WR vom 12.12.200 Spuren des Alltags in Worte gefasst 40 Interessierte lauschten im Nachtcafe´ den Kurzgeschichten des jungen Plettenberger Autors
Plettenberg. (nin) "Beratung, Verkauf, Geschlossen", "Bahnhofsmusik", "Der Freudentag vor dem Hochzeitstag" und "Grablichtersturm" - vier vielversprechende Kurzgeschichten, die die Besucher des Nachtcafes im Dietrich-Bonhoeffer-Haus am Freitagabend hörten.
Provozierend und nachdenklich machend blieben die Kurzgeschichten des jungen Plettenberger Autors Martin Peter Becker in den Köpfen der Zuhörer hängen. Mit großem Erfolg gab der 19-Jährige bei seiner ersten öffentlichen Lesung einen Überblick über seine ersten Werke. Rund 40 Interessierte - viel mehr, als Becker im Vorfeld erwartet hatte - lauschten dem Schüler der Stufe 13 am Albert-Schweitzer-Gymnasium, der im kommenden Jahr sein Abitur machen möchte.
Eine alte verwirrte Frau, ein Mann, der sich umbringen will, eine junge Braut kurz vor ihrem großen Tag und ein Paar, das sich vornehmlich am Friedhof trifft. Die vier Geschichten zeigten die Schicksale von Menschen auf, die sich in ihrer Welt nicht mehr zurecht finden oder unwohl fühlen.
In der ersten Geschichte des Abends, "Beratung, Verkauf, Geschlossen", kommt ein alter Mann in eine Apotheke, er möchte sich umbringen. Erfreut über den Einbruch in die tägliche Routine braut die Apothekerin ein Mittelchen. "Auf Wiedersehen!", verabschiedet sie sich von dem Mann.

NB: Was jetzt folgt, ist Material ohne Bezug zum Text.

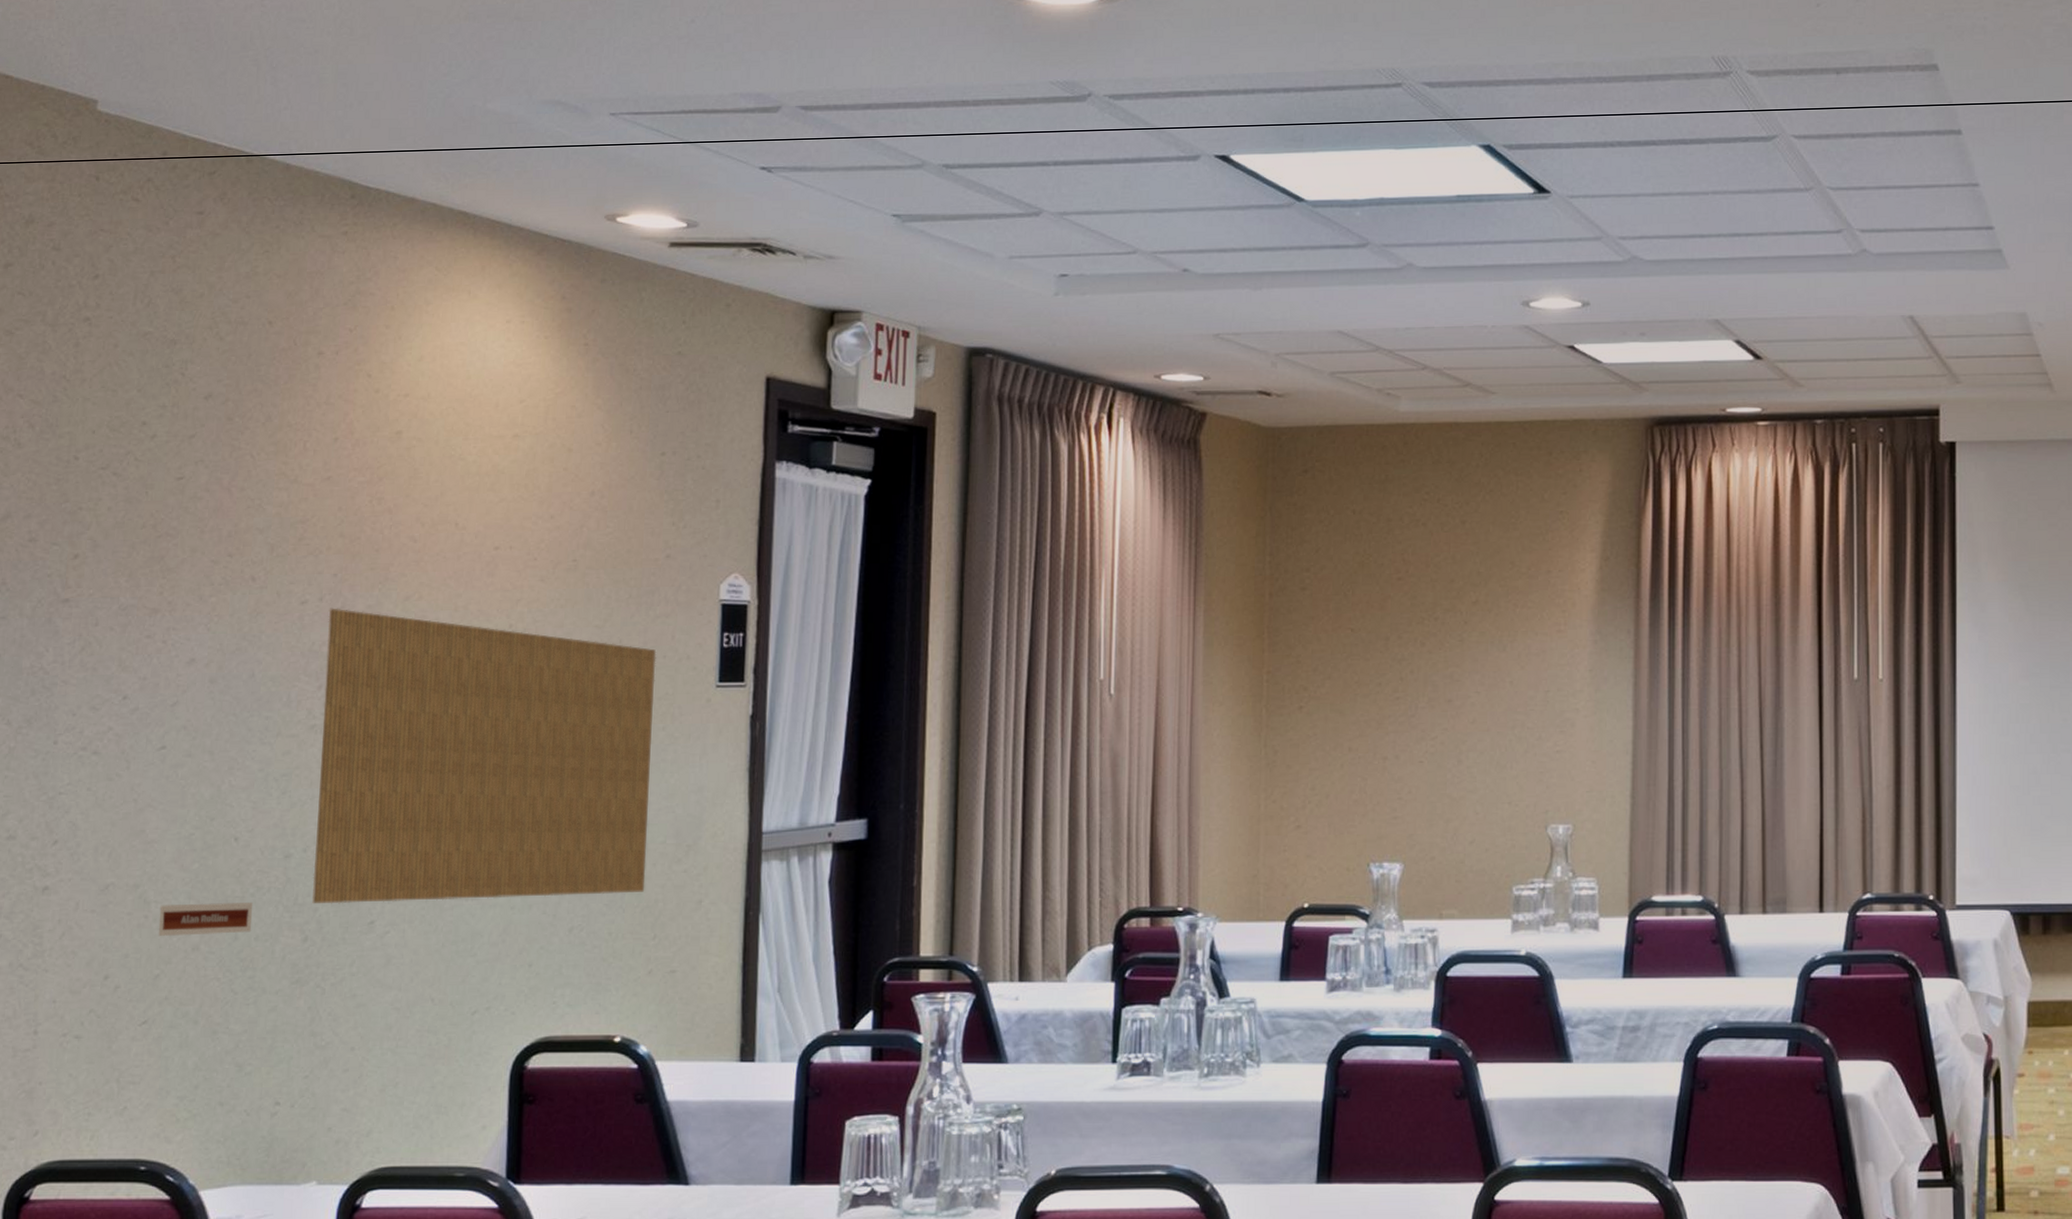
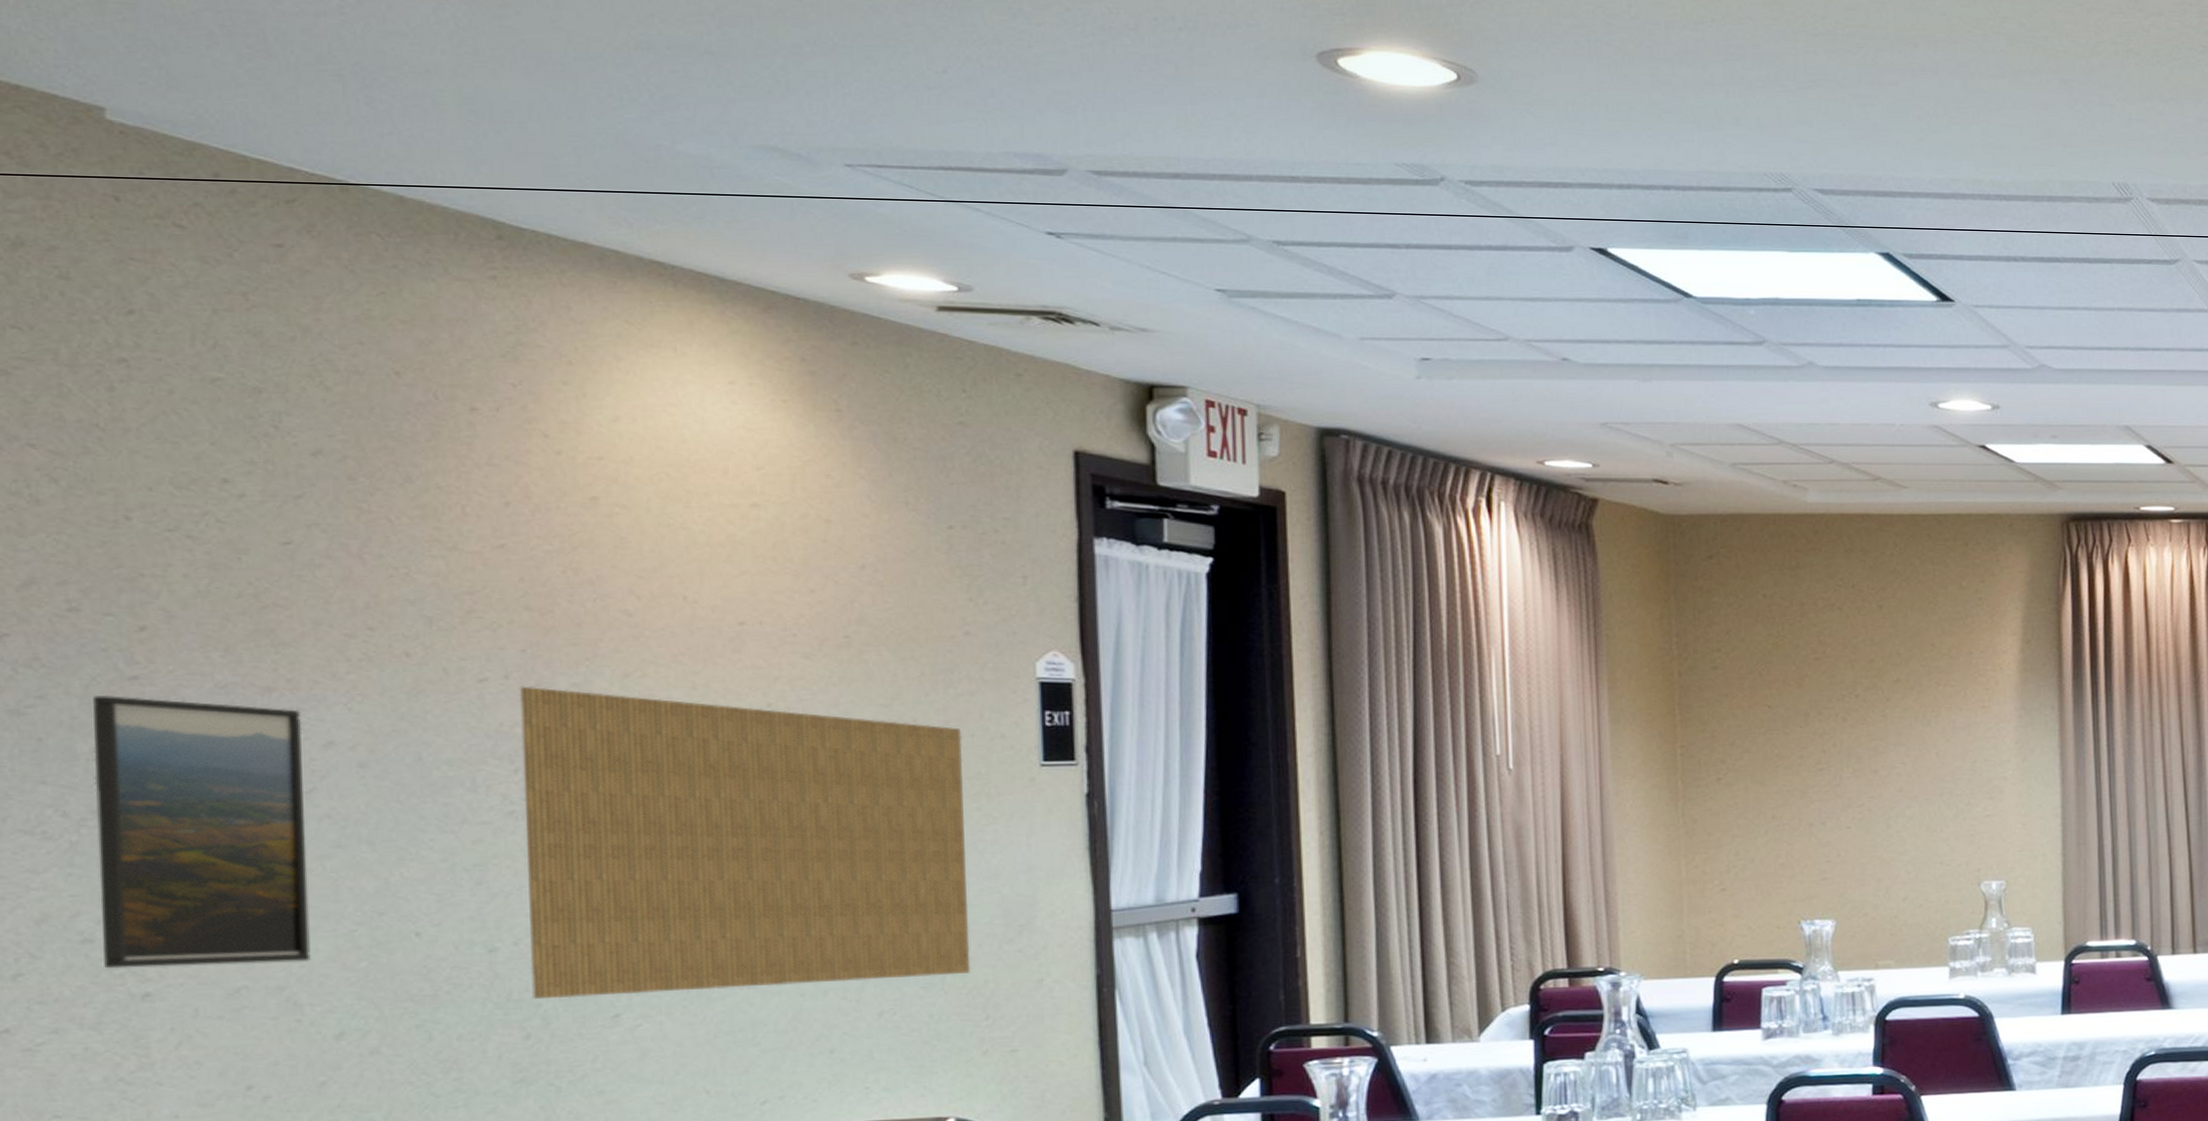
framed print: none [20,615,176,863] -> present [93,694,312,969]
nameplate: present [158,901,253,937] -> none [317,1000,452,1042]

Eine alte Malerin ist die Hauptfigur in "Bahnhofsmusik". Sie möchte ihren Mann vom Bahnhof abholen. Auf dem Weg dorthin erlebt sie einige Stationen ihres Lebens noch einmal. Im Bahnhof angekommen, wird sie von der Polizei festgenommen und nach Hause gebracht. Am nächsten Tag liest sie eine Anzeige in der Zeitung: "Frau verhinderte Sprengung des alten Bahnhofs, der schon 20 Jahre nicht mehr benutzt wird."
Am Abend vor ihrem Hochzeitstag beschäftigt sich eine junge Frau mit ihrem Hochzeitskleid, das sie "Schatz" nennt. Als die Glocken um Mitternacht schlagen geht sie ins Bett, stellt sich schlafend. Dann kommt ihr zukünftiger Ehemann nach Hause. Er schlägt sie öfters. "Freudentag vorbei, jetzt ist Hochzeitstag", lautet der letzte Satz der Geschichte.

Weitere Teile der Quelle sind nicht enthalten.